RECORD EXTRACTS:
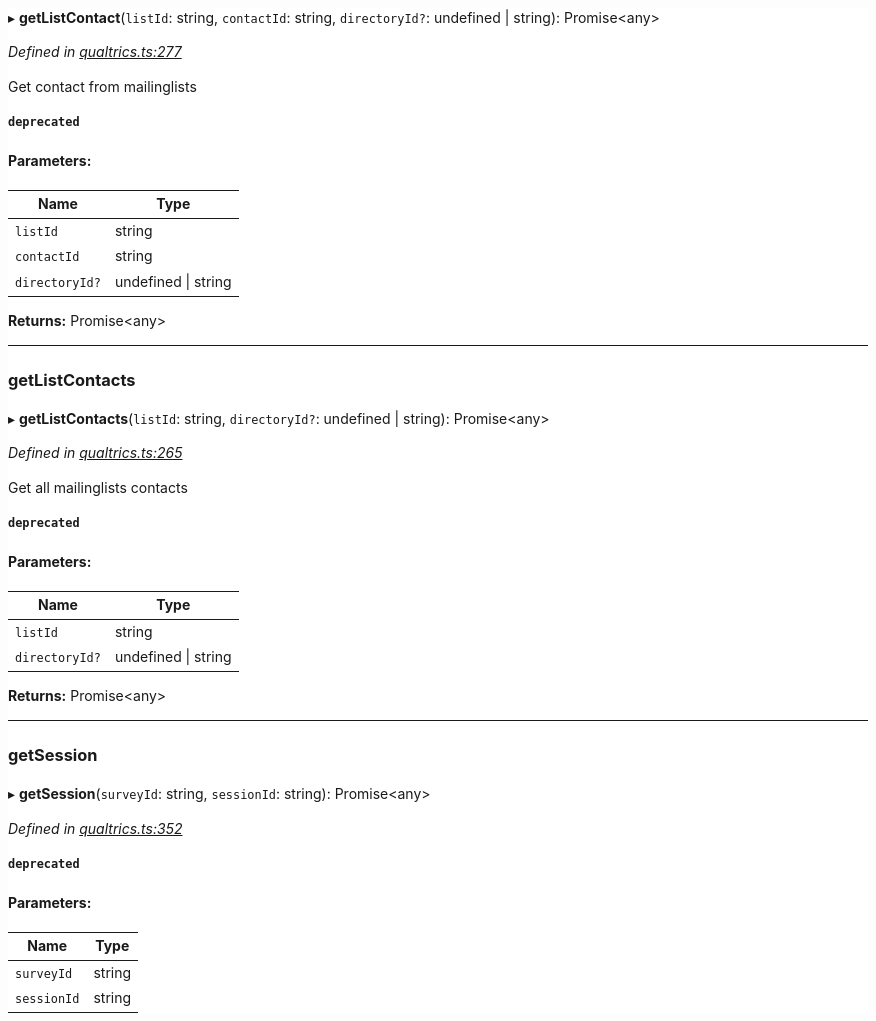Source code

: ▸ **getListContact**(`listId`: string, `contactId`: string, `directoryId?`: undefined \| string): Promise\<any>

*Defined in [qualtrics.ts:277](https://github.com/Miramac/node-qualtrics-api/blob/92e1f71/lib/qualtrics.ts#L277)*

Get contact from mailinglists

**`deprecated`** 

#### Parameters:

Name | Type |
------ | ------ |
`listId` | string |
`contactId` | string |
`directoryId?` | undefined \| string |

**Returns:** Promise\<any>

___

### getListContacts

▸ **getListContacts**(`listId`: string, `directoryId?`: undefined \| string): Promise\<any>

*Defined in [qualtrics.ts:265](https://github.com/Miramac/node-qualtrics-api/blob/92e1f71/lib/qualtrics.ts#L265)*

Get all mailinglists contacts

**`deprecated`** 

#### Parameters:

Name | Type |
------ | ------ |
`listId` | string |
`directoryId?` | undefined \| string |

**Returns:** Promise\<any>

___

### getSession

▸ **getSession**(`surveyId`: string, `sessionId`: string): Promise\<any>

*Defined in [qualtrics.ts:352](https://github.com/Miramac/node-qualtrics-api/blob/92e1f71/lib/qualtrics.ts#L352)*

**`deprecated`** 

#### Parameters:

Name | Type |
------ | ------ |
`surveyId` | string |
`sessionId` | string |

INSTRUCTIONS FOR THE TASK: When a line of the data holds the string "mailinglists", pick it out and copy it.

OUTPUT OF THE TASK:
Get contact from mailinglists
Get all mailinglists contacts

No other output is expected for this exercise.